Für den Berliner Tagesspiegel (22.3.2006) war seinerzeit Christoph Funke nach Leipzig gereist, um zu vermelden: "Sorgsam folgt Petras den monologischen Erinnerungsberichten, bis zum radikalen Kehraus, der eine Spur von Hoffnung birgt – wenn alles abgefahren, vernichtet ist, mag ein neuer Anfang möglich sein." Petras mische den "kleinstädtischen Alltag ungeniert auf, mit Pantomime, Slapstick, clownesken Frechheiten, mit Tanz und Gesang.

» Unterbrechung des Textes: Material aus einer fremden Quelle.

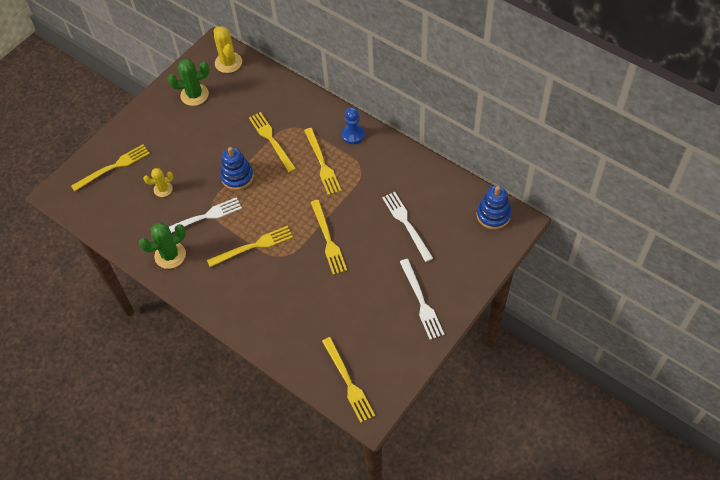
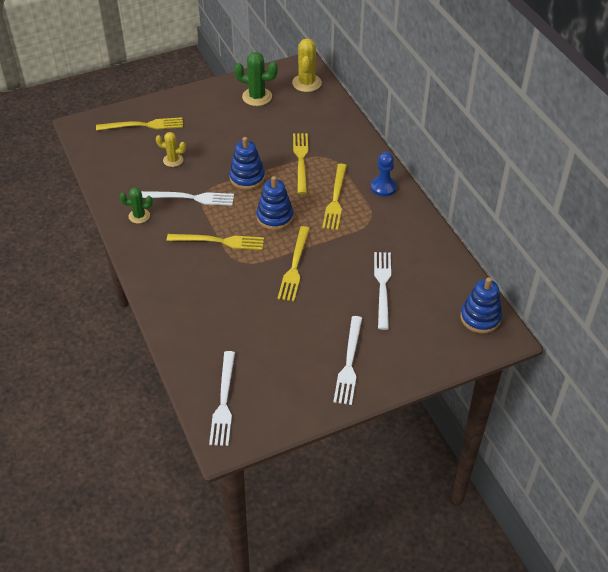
camera: 25 degrees right, 10 degrees down
(170, 255) = (139, 216): green cactus -> green cactus, size x0.63
(284, 203) = (275, 217): none -> blue stacking toy
(348, 382) = (223, 401): yellow fork -> white fork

Hinter jeder Handlung steckt Verdruckstes, Verschämtes, Verstecktes, das Verlangen nach Öffentlichkeit und die Scheu vor ihr durchkreuzen sich". Wie der Roman erzähle so auch "die Theaterfassung eine in viele Stücke zerrissene Geschichte, frei in den zeitlichen Abläufen". Die Inszenierung dränge damit "auf Nachdenken über Geschichte, über Vergangenheit in Deutschland".

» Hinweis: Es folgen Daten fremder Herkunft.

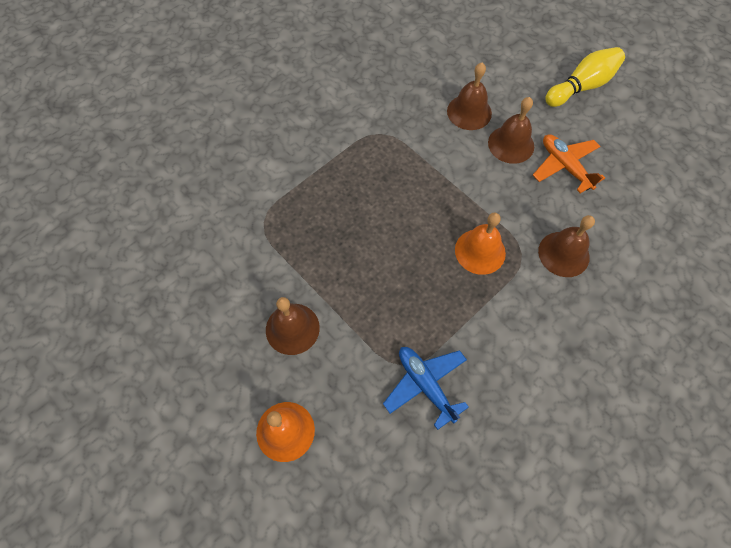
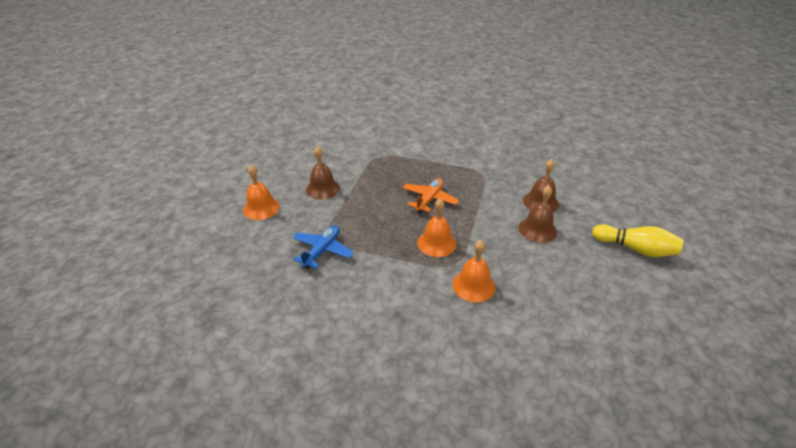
camera: 60 degrees right, 25 degrees down
(563, 254) = (473, 285): brown bell -> orange bell
(565, 166) = (550, 263): orange plane -> orange plane (429, 199)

Nach der Leipziger Premiere zog die Inszenierung nach Frankfurt am Main, wo sie am 7. April 2006 mit einer an "Horns Ende" gekoppelten Adaption des Hein-Romans von 2005, "In seiner frühen Kindheit ein Garten", zu einem Doppel-Hein-Projekt wurde. Beide Theaterfassungen verfasste und inszenierte – Armin Petras, natürlich. Und in der taz (11.4.2006) begriff Kristin Becker damals den "Horns Ende"- Teil als ein "kleinstädtisches Panoptikum gescheiterter Träume, in dem die Fehltritte und Lebenslügen der unterschiedlichen Figuren als groteske Revue zur Popmusik der späten DDR vorbeiziehen". Allerdings schramme die Angelegenheit "nur knapp an einer Seifenoper" vorbei.